On New Year's Eve, mom and I went out to Regal Beagle in Brookline and had salt cod cakes and some sort of warm whiskey and lemon concoction called a "Wisecracker" and then went to see Tinker, Tailor, Soldier, Spy at the Coolidge Corner Cinema.
This is the film version of the John Le Carre novel, filmed long ago as a famous miniseries starring Alec Guinness as a depressed and unwillingly retired British intelligence agent named George Smiley. The old version aired on the BBC in 1979 and in the US on Masterpiece Theater, and my father and I watched it together on Sunday nights on our aged TV set with the bent rabbit ears.
I was about fourteen and Dad was about fifty, when we watched together. I went by day to a big, shabby city school to be smart and miserable, and he went by day in his crumpled raincoat and wide '70s tie to a job in state government in a faceless downtown Boston office block. A job that left him tired, I think, and represented a disappointment of his younger-day dreams, but he stuck to it for his family's sake, and he cheerfully attended all us kids' band concerts, art shows, football games, Scout dinners and such, and went to Mass and supported the doings of his and my mom's vast and complex families.

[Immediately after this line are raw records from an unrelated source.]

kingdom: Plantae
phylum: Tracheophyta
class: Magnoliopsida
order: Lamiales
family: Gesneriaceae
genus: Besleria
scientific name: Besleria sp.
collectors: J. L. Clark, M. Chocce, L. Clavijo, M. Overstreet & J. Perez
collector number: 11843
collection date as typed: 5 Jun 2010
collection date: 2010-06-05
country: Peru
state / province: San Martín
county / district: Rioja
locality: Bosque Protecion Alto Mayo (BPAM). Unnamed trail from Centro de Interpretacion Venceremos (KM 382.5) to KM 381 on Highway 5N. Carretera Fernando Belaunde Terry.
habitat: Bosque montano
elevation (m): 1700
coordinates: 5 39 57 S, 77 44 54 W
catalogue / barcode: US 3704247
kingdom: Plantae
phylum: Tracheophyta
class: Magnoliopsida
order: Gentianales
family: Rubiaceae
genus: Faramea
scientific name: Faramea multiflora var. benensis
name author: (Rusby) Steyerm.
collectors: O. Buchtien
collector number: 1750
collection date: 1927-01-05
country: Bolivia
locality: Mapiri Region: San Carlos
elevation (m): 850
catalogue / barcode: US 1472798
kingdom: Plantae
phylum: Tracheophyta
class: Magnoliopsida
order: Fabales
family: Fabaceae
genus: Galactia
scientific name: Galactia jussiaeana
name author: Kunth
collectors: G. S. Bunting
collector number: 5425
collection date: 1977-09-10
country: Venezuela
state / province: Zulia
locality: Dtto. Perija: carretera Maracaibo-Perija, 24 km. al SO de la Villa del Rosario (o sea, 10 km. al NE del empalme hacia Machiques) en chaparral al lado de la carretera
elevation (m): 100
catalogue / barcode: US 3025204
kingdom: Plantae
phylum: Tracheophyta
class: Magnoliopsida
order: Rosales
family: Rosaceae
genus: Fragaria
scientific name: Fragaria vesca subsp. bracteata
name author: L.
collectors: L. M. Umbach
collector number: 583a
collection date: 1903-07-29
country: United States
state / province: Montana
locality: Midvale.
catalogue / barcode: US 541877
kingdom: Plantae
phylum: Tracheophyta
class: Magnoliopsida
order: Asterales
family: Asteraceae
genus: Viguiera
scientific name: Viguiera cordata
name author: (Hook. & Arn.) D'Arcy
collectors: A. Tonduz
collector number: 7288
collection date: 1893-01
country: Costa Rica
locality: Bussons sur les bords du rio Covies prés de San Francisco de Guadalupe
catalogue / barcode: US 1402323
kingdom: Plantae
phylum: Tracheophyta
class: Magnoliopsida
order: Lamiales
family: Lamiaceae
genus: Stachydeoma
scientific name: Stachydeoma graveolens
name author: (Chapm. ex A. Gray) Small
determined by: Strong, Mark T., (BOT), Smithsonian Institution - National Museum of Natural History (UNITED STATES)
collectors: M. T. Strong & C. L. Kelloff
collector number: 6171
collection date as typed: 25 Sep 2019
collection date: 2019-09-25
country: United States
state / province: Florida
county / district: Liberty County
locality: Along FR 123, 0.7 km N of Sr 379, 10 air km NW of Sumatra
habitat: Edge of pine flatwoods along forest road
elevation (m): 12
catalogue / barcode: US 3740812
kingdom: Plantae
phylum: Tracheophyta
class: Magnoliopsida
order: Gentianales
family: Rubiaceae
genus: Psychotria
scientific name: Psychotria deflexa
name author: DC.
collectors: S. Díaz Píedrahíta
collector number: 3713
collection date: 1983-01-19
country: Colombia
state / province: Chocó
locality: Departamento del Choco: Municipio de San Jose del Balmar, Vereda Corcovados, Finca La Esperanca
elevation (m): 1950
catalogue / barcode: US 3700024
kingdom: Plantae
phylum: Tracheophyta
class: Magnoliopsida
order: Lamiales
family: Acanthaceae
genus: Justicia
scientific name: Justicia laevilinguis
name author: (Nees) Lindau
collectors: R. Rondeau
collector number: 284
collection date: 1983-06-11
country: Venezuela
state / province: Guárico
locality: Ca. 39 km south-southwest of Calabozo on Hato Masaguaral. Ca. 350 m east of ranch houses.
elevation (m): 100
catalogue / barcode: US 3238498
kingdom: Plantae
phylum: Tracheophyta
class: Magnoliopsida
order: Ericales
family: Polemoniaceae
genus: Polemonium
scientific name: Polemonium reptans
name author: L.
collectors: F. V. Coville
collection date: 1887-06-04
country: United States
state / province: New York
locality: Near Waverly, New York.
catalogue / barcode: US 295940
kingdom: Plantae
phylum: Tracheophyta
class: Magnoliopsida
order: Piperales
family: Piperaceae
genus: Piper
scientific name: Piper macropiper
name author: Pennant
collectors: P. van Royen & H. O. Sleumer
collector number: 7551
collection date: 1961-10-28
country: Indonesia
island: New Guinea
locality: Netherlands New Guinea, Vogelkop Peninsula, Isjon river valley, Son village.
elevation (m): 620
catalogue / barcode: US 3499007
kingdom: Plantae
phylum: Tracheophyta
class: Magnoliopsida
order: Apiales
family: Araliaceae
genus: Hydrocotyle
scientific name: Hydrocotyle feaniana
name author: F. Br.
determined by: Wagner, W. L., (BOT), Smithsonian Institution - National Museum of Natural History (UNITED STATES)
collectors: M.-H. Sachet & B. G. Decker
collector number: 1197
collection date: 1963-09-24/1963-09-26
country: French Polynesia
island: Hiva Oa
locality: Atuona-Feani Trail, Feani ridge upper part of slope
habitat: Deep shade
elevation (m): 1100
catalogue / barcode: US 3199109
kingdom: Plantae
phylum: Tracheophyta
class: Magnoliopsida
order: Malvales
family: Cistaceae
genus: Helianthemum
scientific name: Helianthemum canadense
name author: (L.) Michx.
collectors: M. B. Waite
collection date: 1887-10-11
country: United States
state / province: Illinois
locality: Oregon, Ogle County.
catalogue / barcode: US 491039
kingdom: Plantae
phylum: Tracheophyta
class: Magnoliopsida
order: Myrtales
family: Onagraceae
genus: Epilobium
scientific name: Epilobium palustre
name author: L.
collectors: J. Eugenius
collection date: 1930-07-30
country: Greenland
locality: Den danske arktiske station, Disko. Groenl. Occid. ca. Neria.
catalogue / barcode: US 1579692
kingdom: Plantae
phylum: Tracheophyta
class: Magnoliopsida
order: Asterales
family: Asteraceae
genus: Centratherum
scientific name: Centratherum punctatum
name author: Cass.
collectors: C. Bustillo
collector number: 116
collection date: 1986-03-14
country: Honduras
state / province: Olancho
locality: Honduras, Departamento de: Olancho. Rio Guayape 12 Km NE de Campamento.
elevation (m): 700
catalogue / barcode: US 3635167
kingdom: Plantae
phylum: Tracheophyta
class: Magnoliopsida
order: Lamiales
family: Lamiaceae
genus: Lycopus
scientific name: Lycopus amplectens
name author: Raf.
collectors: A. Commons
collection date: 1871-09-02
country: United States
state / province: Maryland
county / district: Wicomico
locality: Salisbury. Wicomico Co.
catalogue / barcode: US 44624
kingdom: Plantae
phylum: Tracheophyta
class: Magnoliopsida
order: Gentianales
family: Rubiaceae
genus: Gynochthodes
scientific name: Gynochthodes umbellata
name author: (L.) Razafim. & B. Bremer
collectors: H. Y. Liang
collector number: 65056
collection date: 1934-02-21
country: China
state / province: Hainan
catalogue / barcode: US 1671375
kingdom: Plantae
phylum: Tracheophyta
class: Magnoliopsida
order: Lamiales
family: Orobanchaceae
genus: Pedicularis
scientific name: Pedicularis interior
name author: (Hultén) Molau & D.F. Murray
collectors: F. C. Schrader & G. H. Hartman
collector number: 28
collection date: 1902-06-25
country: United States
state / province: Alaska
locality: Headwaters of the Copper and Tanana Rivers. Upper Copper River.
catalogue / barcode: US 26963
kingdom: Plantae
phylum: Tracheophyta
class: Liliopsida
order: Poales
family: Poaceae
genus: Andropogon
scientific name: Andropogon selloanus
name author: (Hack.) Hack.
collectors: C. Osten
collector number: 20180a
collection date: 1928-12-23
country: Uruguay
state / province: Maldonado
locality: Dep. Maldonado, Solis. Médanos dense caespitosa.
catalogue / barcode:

But when he needed to get away, he read voraciously, histories of Renaissance Europe or the American Civil War or the great World Wars that had shaped his own family's lives, and in fiction, Saul Bellow's sad-sack, wise-cracking antiheroes, and Mario Puzo's salty Mafioso revenge cycles and George V. Higgins' tragi-comic Boston noir, and John Le Carre, too.
My dad was the very antithesis of a George Smiley--his weaknesses were the weaknesses of a ruddy-faced, talkative, impractical Irishman, not Smiley's apparently still and colorless British bureaucrat--but I think something in him deeply sympathized with Le Carre's version of a civil servant underdog, treated with indifference and indignity, perennially underestimated, outfoxing all his more arrogant and confident and obstreperously successful rivals.
The current film is one of those marvels of recovered memory and cultural detail they put out these days. In one scene, a senior British mandarin has Smiley to his own home to discuss a top secret dilemma, and I was completely distracted by his clothes: the greyish-brown wide-check sports coat over a ribbed turtleneck, the pleated slacks, the vast plastic-rimmed eyeglasses, so exactly matched the "casual" clothes of dad, my uncles, of grown men when I was little that I felt our attic had been raided, or rather, the things had been magicked back, unaged, from that decade, along with the misshapen cars with overflowing ashtrays, the pine panelling and godless wallpaper patterns. If you could bottle a decade's light, somehow the cinematographer of Tinker, Tailor, has done it, has captured the very deadened light that seemed to pervade that disappointed decade.
There are other things to say about the movie. How the cast is an amazing shiny present to all of us who ever consumed far too much of the British Isles' videography, a cast that will send you zooming between then (John Hurt in Crime and Punishment, Nineteen Eighty Four, Alien) and now (Benedict Cumberbatch in Sherlock and Tom Hardy in Inception and Cieran Hinds in Rome and Colin Firth from, well, everything) with Gary Oldman the tall, gaunt, unshockable link across the decades. How long, how far, from Gary as Sid Vicious in Sid and Nancy and as Joe Orton and Dracula, to Gary Oldman as the weary defender of a British entrenched order whose best case is that it's just a little less ugly then its enemies.
And you could say a lot, watching this cold-hearted, tense and grey-skied Cold War drama, about how we, the West, replaced one game with another, one war with another, one set of enemies with another.
But I'm not actually as ready to talk about that political story, as I am about the pleasures of recovered memory, of story rebooted and rewoven. I don't know how many other people out there would find a potent temporal tunnel between 1979 and now on the dusty wings of a half-forgotten spy drama, but if you do: let's drink (something horrible and heavily advertised--remember TV liquor ads?) to spies like us, then and now.